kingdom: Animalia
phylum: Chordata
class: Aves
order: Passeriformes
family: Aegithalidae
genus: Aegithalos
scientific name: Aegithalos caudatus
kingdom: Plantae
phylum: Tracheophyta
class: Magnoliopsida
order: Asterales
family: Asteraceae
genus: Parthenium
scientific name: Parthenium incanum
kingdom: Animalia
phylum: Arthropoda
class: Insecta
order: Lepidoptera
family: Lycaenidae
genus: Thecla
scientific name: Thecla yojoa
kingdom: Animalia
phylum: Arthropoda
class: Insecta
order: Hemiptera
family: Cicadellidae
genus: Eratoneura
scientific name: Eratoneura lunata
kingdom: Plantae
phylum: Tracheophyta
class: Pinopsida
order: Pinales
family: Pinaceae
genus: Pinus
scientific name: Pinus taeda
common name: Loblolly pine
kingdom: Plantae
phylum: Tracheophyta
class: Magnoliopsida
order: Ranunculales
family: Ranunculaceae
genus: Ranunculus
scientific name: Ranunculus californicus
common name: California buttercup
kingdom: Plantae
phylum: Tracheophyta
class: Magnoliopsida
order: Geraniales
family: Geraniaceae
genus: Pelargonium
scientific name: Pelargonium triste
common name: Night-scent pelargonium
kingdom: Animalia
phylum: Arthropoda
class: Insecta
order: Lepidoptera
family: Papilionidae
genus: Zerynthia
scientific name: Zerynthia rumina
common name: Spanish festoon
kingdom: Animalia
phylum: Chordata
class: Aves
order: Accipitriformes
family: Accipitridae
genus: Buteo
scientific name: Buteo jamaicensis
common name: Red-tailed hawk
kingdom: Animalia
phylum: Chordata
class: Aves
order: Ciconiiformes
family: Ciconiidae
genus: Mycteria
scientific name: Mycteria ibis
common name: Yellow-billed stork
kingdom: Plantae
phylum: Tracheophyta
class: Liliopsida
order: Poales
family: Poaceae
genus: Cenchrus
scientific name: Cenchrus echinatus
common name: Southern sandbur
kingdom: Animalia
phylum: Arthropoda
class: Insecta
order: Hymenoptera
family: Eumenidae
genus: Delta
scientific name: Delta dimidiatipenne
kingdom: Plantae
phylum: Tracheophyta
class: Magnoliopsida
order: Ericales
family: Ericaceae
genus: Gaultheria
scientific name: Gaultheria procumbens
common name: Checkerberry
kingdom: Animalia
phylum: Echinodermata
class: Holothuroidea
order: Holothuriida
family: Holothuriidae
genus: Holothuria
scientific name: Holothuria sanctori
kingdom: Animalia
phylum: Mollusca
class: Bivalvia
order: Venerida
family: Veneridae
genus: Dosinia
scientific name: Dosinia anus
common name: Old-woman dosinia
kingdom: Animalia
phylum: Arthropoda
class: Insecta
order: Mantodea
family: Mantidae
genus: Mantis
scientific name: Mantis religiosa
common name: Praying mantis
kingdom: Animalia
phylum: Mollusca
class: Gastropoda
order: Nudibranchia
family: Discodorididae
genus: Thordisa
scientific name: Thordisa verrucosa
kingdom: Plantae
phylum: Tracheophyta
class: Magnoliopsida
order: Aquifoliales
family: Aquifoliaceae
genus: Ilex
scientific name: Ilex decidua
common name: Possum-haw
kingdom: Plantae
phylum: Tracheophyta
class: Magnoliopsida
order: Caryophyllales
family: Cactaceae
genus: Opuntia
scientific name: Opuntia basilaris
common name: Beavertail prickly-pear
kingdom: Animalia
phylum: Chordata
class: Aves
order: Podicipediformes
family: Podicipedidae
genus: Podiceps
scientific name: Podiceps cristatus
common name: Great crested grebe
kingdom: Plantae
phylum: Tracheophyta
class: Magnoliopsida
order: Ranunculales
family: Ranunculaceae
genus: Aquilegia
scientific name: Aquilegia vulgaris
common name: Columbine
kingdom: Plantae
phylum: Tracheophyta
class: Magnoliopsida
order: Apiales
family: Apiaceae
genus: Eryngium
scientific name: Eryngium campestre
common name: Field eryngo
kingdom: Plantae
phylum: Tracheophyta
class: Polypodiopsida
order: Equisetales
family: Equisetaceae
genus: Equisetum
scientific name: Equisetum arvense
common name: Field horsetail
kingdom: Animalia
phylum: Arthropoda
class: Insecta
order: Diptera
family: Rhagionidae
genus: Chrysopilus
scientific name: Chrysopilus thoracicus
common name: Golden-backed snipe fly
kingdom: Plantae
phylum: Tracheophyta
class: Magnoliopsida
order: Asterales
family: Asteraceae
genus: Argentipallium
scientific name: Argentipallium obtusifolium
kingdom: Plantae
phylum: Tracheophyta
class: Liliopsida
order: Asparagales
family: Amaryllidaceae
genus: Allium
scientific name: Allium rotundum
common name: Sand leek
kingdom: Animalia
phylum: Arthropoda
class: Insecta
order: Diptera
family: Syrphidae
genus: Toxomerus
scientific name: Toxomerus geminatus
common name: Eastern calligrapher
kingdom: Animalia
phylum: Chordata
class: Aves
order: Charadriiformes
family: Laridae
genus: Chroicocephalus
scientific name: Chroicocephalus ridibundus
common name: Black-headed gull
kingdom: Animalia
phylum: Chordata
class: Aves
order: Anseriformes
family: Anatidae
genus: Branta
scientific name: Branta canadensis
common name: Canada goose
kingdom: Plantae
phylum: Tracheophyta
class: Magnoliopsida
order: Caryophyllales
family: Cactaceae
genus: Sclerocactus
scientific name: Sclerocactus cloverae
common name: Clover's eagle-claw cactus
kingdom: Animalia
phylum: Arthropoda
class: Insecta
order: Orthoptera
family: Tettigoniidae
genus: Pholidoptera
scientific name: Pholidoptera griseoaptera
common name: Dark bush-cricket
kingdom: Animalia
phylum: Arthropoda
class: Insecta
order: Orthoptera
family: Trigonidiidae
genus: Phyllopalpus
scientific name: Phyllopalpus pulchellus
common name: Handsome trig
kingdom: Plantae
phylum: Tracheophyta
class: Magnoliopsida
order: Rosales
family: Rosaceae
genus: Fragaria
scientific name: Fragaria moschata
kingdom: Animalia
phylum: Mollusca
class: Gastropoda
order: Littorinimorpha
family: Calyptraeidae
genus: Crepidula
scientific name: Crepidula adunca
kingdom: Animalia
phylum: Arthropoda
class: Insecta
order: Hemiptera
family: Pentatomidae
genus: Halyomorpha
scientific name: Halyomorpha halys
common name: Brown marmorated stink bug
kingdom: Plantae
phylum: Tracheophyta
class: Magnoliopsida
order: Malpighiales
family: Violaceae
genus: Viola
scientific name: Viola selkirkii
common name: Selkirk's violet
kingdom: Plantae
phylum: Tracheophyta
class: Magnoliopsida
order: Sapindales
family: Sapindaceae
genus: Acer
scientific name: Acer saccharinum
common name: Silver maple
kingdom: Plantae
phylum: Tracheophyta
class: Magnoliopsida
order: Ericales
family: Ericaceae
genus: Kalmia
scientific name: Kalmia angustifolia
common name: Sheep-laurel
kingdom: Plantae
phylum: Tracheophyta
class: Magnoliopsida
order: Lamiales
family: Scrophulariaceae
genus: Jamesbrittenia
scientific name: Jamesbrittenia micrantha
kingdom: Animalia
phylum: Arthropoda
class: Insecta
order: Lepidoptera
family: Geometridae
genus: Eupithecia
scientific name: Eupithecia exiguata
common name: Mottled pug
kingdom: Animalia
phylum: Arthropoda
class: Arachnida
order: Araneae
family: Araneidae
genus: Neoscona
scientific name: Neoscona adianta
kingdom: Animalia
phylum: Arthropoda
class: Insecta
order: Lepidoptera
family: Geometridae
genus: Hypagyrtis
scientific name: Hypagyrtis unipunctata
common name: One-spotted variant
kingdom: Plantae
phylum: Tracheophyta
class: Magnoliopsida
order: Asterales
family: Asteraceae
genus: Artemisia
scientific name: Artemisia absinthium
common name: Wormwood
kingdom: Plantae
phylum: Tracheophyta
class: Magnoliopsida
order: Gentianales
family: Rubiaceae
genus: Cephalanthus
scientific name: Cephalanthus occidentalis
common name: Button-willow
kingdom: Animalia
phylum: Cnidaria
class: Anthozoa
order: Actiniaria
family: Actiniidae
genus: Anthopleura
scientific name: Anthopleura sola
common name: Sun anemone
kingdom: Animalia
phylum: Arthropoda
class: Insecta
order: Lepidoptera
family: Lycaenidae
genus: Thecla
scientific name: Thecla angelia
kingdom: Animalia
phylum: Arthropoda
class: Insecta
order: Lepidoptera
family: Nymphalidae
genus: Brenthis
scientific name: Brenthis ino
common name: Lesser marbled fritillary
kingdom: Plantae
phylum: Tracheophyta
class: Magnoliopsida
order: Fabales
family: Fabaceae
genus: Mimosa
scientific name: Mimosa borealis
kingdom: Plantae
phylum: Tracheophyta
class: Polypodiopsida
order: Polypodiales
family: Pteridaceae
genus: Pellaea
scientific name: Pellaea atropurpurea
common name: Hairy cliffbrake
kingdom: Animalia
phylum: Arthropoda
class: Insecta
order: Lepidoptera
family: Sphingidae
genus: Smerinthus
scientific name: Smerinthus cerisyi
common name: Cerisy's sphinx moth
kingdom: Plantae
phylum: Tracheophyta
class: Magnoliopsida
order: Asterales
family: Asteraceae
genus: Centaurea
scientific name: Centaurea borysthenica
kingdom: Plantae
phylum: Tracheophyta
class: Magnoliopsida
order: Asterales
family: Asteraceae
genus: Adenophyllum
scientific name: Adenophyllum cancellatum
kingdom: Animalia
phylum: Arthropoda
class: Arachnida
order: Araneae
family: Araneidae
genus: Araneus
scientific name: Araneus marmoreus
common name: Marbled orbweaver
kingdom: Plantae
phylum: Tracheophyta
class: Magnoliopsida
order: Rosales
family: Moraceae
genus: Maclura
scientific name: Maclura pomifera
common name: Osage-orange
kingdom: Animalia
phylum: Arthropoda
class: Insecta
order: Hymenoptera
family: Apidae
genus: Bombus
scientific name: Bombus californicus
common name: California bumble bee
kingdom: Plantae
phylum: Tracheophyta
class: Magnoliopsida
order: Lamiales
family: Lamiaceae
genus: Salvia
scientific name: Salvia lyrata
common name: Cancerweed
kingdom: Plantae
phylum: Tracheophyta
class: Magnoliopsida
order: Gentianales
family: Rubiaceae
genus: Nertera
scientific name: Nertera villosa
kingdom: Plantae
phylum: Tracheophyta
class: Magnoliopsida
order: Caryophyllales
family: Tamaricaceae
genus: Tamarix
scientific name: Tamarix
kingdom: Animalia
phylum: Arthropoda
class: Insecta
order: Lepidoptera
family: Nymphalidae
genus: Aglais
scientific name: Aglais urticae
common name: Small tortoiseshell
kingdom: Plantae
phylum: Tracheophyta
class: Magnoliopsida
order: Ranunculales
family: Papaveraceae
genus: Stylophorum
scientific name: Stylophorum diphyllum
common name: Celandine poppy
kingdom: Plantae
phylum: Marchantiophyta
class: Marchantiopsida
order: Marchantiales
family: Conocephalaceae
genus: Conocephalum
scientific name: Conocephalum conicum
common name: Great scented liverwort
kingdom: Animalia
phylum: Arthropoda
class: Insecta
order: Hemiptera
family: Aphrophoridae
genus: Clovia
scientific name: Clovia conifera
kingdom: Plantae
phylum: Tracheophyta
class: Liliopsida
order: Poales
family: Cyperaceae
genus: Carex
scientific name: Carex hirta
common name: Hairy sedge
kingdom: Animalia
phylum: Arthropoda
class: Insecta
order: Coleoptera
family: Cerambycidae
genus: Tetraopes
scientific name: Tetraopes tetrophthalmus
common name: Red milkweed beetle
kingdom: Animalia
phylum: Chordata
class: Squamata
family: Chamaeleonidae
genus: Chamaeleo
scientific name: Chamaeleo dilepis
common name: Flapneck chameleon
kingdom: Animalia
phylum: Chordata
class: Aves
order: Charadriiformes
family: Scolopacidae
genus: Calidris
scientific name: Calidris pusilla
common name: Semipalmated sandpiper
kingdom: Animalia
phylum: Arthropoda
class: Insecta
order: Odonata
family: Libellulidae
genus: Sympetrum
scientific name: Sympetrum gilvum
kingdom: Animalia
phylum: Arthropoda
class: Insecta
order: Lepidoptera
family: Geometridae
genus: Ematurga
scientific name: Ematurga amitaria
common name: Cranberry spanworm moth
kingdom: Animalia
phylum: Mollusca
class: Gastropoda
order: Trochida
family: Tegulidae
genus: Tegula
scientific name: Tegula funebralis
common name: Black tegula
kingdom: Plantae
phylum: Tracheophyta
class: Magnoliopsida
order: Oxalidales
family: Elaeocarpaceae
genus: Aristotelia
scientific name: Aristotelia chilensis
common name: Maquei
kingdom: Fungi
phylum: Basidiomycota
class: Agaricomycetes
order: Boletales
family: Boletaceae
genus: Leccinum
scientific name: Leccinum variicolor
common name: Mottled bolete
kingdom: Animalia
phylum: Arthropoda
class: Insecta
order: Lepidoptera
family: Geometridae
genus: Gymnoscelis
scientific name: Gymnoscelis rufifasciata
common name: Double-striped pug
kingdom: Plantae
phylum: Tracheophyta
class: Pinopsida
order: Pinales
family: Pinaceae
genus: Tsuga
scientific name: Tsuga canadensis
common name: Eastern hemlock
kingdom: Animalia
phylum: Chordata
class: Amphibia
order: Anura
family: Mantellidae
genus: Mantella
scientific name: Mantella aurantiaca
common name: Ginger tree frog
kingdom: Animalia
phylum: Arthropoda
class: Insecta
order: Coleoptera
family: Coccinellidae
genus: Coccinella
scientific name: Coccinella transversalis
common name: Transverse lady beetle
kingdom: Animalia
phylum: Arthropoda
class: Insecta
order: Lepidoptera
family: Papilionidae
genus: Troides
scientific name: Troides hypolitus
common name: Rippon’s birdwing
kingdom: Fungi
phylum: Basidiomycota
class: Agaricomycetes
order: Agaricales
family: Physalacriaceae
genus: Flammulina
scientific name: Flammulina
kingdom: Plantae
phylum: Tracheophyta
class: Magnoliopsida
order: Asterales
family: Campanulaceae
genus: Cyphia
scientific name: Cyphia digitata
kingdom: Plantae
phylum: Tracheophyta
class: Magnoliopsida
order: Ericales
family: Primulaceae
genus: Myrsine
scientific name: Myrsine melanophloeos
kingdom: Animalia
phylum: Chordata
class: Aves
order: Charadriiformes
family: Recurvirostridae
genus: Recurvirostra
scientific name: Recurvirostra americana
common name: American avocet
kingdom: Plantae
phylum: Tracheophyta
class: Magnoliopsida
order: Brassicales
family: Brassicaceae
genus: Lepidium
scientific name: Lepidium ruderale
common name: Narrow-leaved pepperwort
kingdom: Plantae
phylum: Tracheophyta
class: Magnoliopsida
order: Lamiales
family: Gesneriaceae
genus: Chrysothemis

· · · · · · ·

Reproduce, character for character, every line of the entries above, from the line containing "genus: Parthenium" down to the line containing "common name: Night-scent pelargonium", including both of those lines.

genus: Parthenium
scientific name: Parthenium incanum
kingdom: Animalia
phylum: Arthropoda
class: Insecta
order: Lepidoptera
family: Lycaenidae
genus: Thecla
scientific name: Thecla yojoa
kingdom: Animalia
phylum: Arthropoda
class: Insecta
order: Hemiptera
family: Cicadellidae
genus: Eratoneura
scientific name: Eratoneura lunata
kingdom: Plantae
phylum: Tracheophyta
class: Pinopsida
order: Pinales
family: Pinaceae
genus: Pinus
scientific name: Pinus taeda
common name: Loblolly pine
kingdom: Plantae
phylum: Tracheophyta
class: Magnoliopsida
order: Ranunculales
family: Ranunculaceae
genus: Ranunculus
scientific name: Ranunculus californicus
common name: California buttercup
kingdom: Plantae
phylum: Tracheophyta
class: Magnoliopsida
order: Geraniales
family: Geraniaceae
genus: Pelargonium
scientific name: Pelargonium triste
common name: Night-scent pelargonium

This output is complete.